═════ Data for this exercise ═════

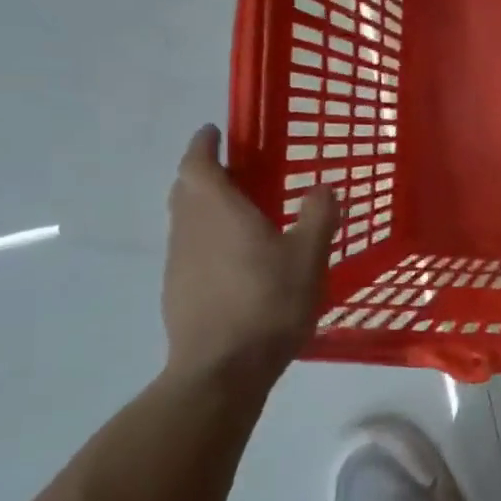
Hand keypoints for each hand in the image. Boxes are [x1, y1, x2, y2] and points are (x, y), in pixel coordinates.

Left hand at [162, 125, 338, 384]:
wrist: (221, 368)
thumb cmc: (268, 302)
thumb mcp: (309, 256)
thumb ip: (318, 216)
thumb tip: (322, 187)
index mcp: (218, 211)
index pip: (198, 163)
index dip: (204, 144)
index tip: (215, 131)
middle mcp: (189, 229)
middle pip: (186, 189)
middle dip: (205, 173)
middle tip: (237, 170)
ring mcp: (179, 262)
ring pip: (186, 220)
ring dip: (206, 207)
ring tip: (242, 214)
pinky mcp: (177, 291)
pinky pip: (191, 249)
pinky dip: (208, 239)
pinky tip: (237, 261)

═════

**To do**
With the pictures left aside, set down each entry above exactly as it stands.

**Written solution**
Hand keypoints for each hand in the image. Boxes are [x1, y1, x2, y2] and points are (x, y), in pixel coordinates.

Left hand at [162, 125, 338, 384]:
wrist: (221, 368)
thumb cmc: (268, 302)
thumb mcp: (309, 256)
thumb ip: (318, 216)
thumb tip: (322, 187)
index mcp: (218, 211)
index pip: (198, 163)
index dip: (204, 144)
index tip: (215, 131)
middle mcp: (189, 229)
middle pip: (186, 189)
middle dip: (205, 173)
middle tip: (237, 170)
ring mcp: (179, 262)
ring pip: (186, 220)
ring dip: (206, 207)
ring tip: (242, 214)
pinky mcp: (177, 291)
pinky pip: (191, 249)
pinky dip: (208, 239)
pinky tip: (237, 261)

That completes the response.